5-Fluorouracil (5-FU) is the drug commonly used for adjuvant and palliative treatment of colorectal cancer in the past, while some new drugs such as oxaliplatin, capecitabine and irinotecan have been introduced to provide more options for the treatment of colorectal cancer. At this stage, neoadjuvant chemotherapy for colorectal cancer liver metastases is advocated. Adam et al [13] reported a group of 1104 patients with inoperable colorectal cancer liver metastases who underwent aggressive chemotherapy (based on 5FU and CF with oxaliplatin or irinotecan as appropriate), and after an average of 10 courses, 12.5% of patients had shrunken lesions and underwent stage 2 surgical resection, with a 5-year survival rate of 33%. Therefore, for patients with liver metastases, the appropriate treatment plan should be used according to the characteristics of each patient’s condition and economic status.

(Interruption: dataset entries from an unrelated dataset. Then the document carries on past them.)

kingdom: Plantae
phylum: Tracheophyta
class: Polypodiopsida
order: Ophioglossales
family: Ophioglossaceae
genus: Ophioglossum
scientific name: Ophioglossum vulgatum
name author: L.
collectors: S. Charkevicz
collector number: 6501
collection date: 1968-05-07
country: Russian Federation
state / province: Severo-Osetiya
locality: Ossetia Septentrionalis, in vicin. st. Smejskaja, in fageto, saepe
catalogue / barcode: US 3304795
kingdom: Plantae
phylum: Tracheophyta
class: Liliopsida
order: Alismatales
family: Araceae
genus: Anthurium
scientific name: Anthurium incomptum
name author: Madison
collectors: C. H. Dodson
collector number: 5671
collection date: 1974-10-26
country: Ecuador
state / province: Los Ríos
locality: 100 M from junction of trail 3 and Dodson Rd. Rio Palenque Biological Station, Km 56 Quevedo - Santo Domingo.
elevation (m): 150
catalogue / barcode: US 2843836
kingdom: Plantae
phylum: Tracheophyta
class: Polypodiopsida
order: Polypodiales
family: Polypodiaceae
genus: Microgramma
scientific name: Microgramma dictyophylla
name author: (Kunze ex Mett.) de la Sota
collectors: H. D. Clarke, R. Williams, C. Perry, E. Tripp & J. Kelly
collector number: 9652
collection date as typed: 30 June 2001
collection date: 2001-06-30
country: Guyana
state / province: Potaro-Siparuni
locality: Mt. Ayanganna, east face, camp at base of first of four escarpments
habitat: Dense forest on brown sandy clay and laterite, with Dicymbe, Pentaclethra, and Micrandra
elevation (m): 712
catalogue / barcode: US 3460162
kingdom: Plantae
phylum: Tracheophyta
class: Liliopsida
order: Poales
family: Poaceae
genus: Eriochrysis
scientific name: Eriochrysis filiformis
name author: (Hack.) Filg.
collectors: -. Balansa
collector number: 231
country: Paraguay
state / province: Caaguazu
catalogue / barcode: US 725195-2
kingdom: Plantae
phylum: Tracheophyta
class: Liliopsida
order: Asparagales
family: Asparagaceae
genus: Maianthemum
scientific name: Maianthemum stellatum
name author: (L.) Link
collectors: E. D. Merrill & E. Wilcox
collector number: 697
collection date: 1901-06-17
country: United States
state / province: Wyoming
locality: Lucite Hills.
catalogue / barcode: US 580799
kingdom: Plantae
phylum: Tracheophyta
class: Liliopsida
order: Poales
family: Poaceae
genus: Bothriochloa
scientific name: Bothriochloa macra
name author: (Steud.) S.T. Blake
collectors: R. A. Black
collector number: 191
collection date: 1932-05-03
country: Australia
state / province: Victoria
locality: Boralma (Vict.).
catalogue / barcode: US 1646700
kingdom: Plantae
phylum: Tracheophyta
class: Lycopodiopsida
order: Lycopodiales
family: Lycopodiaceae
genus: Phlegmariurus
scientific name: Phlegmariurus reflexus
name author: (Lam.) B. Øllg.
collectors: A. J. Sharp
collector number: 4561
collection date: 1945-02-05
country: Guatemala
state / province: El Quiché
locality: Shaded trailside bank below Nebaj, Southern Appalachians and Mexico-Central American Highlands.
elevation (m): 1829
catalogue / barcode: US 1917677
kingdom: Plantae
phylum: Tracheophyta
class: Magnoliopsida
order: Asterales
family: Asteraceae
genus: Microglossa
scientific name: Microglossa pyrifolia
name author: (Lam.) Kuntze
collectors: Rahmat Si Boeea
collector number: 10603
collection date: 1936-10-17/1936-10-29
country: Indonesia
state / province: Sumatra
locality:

In conclusion, there are various methods of colorectal cancer treatment, emphasizing the application of comprehensive and individualized treatment, and reasonable and effective treatment plans should be adopted according to patients’ specific conditions and disease stages, but the problems of over-treatment and under-treatment should also be guarded in the treatment of colorectal cancer. There are obvious anatomical differences between colon and rectum, resulting in different clinicopathological stages. There are some differences in the indications for adjuvant therapy for colon and rectal cancer. Locally progressive rectal cancer should receive neoadjuvant therapy, but current preoperative treatment options are controversial. As research continues to progress, some new treatments will be applied to the clinic.